GOP Rep. Who Got COVID-19 Equates Whitmer’s Lockdown to Japanese Internment Camps
IN WHAT WORLD
Rep. Bill Huizenga (R-MI), who contracted the coronavirus just last week, compared Michigan Gov. Gretchen Whitmer’s lockdown measures to Franklin Roosevelt’s 1940 executive order that sent Japanese people to internment camps. “This governor’s response—set aside whether it was the right thing to do—was illegally done. She did not use the legislature and the legislative powers the way they were supposed to be used,” Huizenga said during a virtual debate Thursday. “It’s a little like when FDR decided to throw all Japanese citizens into internment camps to keep everybody safe. That should have been illegal. It was immoral. And it was not constitutional.”

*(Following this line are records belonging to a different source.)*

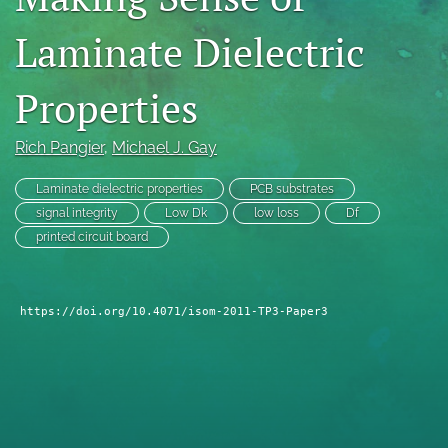
search
Laminate Dielectric
LinkedIn
(opens
Properties
in
RSS
a
feed
new
Rich Pangier
, 
Michael J. Gay
(opens
tab)
a
modal
Laminate dielectric properties
PCB substrates
with
signal integrity
Low Dk
low loss
Df
a
printed circuit board
link
to
feed)
https://doi.org/10.4071/isom-2011-TP3-Paper3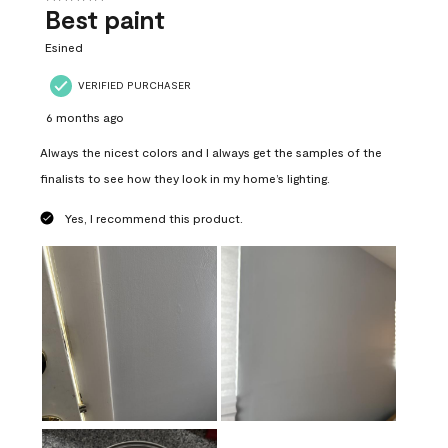
Best paint
Esined
VERIFIED PURCHASER
6 months ago
Always the nicest colors and I always get the samples of the
finalists to see how they look in my home’s lighting.
Yes, I recommend this product.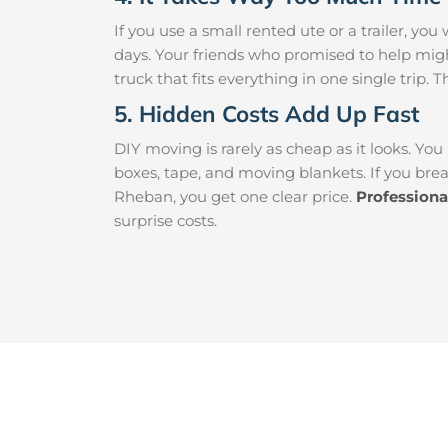
If you use a small rented ute or a trailer, y
days. Your friends who promised to help mi
truck that fits everything in one single trip. 
5. Hidden Costs Add Up Fast
DIY moving is rarely as cheap as it looks. You
boxes, tape, and moving blankets. If you brea
Rheban, you get one clear price.
Profession
surprise costs.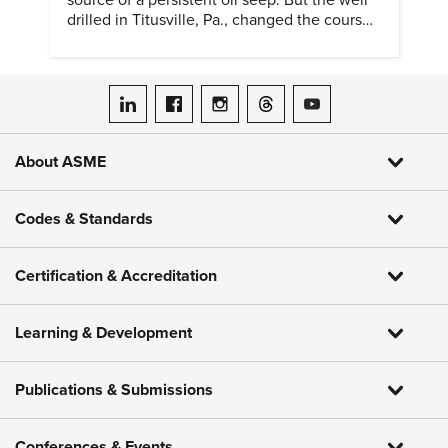
source of a persistent oil seep. But the well
drilled in Titusville, Pa., changed the course
of history.
ASME on LinkedIn
ASME on Facebook
ASME on Instagram
ASME on Threads
ASME on YouTube
About ASME
Codes & Standards
Certification & Accreditation
Learning & Development
Publications & Submissions
Conferences & Events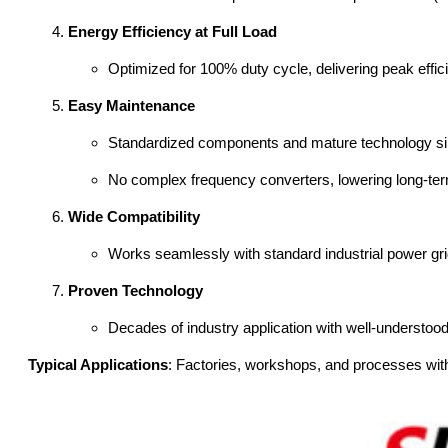
Energy Efficiency at Full Load
Optimized for 100% duty cycle, delivering peak effici
Easy Maintenance
Standardized components and mature technology sim
No complex frequency converters, lowering long-ter
Wide Compatibility
Works seamlessly with standard industrial power grid
Proven Technology
Decades of industry application with well-understoo
Typical Applications
: Factories, workshops, and processes with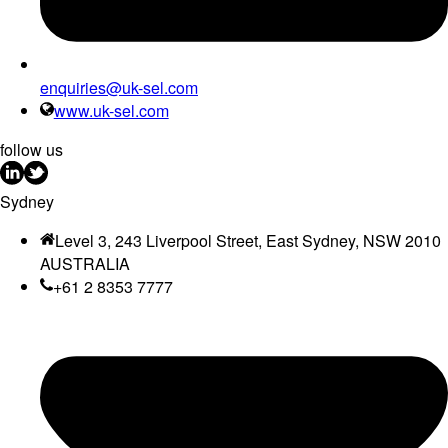
enquiries@uk-sel.com
www.uk-sel.com
follow us
Sydney
Level 3, 243 Liverpool Street, East Sydney, NSW 2010
AUSTRALIA
+61 2 8353 7777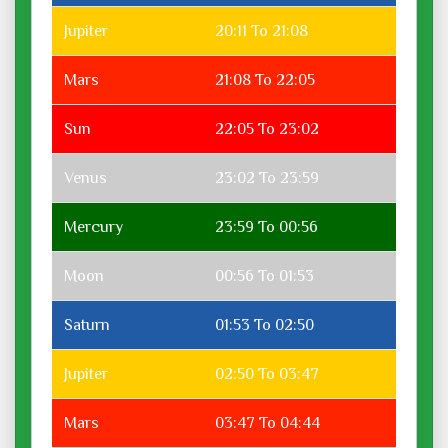
Jupiter
20:11 To 21:08
Mars
21:08 To 22:05
Sun
22:05 To 23:02
Venus
23:02 To 23:59
Mercury
23:59 To 00:56
Moon
00:56 To 01:53
Saturn
01:53 To 02:50
Jupiter
02:50 To 03:47
Mars
03:47 To 04:44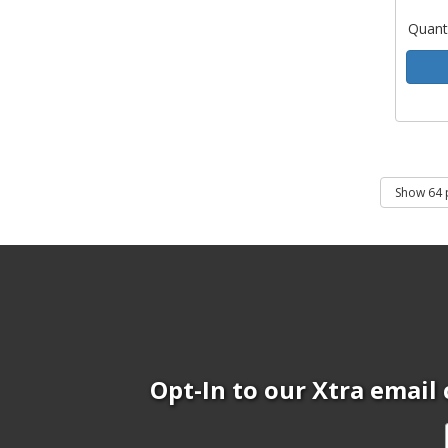
Quant
Opt-In to our Xtra email 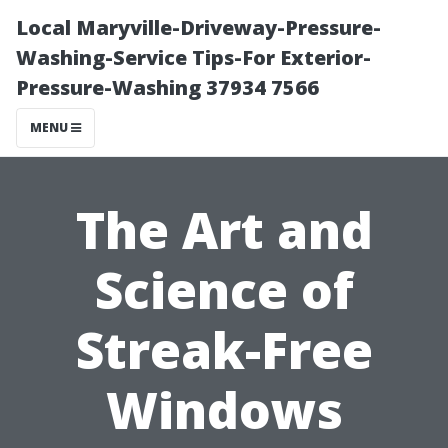
Local Maryville-Driveway-Pressure-
Washing-Service Tips-For Exterior-
Pressure-Washing 37934 7566
MENU
The Art and
Science of
Streak-Free
Windows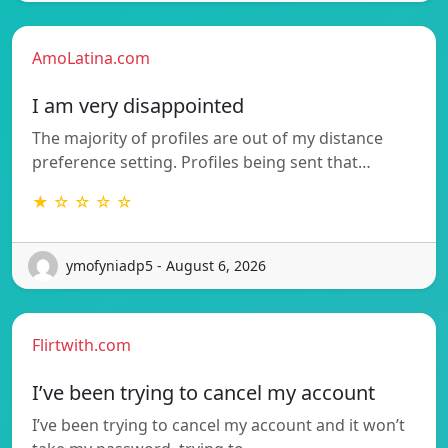
AmoLatina.com
I am very disappointed
The majority of profiles are out of my distance
preference setting. Profiles being sent that…
★ ☆ ☆ ☆ ☆
ymofyniadp5 - August 6, 2026
Flirtwith.com
I’ve been trying to cancel my account
I’ve been trying to cancel my account and it won’t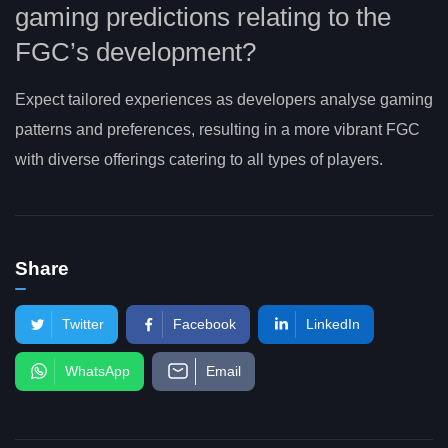
gaming predictions relating to the
FGC’s development?
Expect tailored experiences as developers analyse gaming
patterns and preferences, resulting in a more vibrant FGC
with diverse offerings catering to all types of players.
Share
Twitter
Facebook
LinkedIn
WhatsApp
Email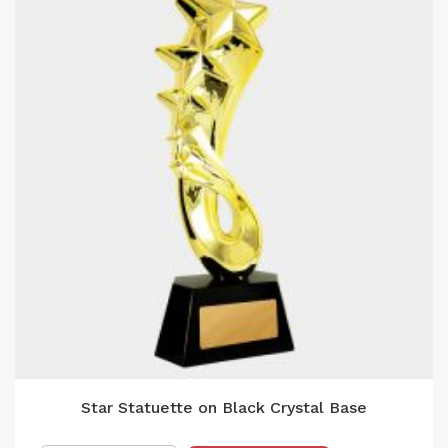
Star Statuette on Black Crystal Base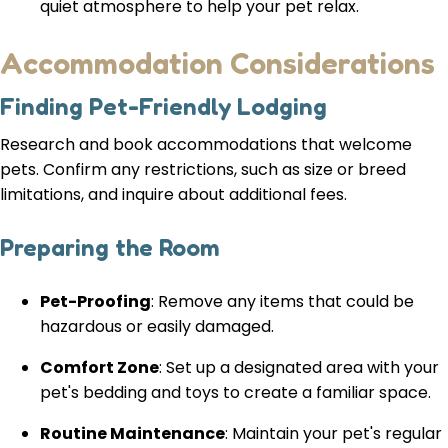
quiet atmosphere to help your pet relax.
Accommodation Considerations
Finding Pet-Friendly Lodging
Research and book accommodations that welcome
pets. Confirm any restrictions, such as size or breed
limitations, and inquire about additional fees.
Preparing the Room
Pet-Proofing
: Remove any items that could be
hazardous or easily damaged.
Comfort Zone
: Set up a designated area with your
pet's bedding and toys to create a familiar space.
Routine Maintenance
: Maintain your pet's regular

In October, the Michigan Supreme Court ruled that Whitmer unlawfully continued a state of emergency beyond April 30 without the legislature’s approval. The court also ruled that her orders were an abuse of power. “We aren’t going to respond to this gutter attack,” Whitmer’s spokesperson Tiffany Brown said. Her office called the comparison “utterly shameless and beyond the pale.” Huizenga’s chairman for re-election, Jim Barry, clarified saying that, “the analogy was about executive actions being taken unilaterally in the name of safety that violate the Constitution.”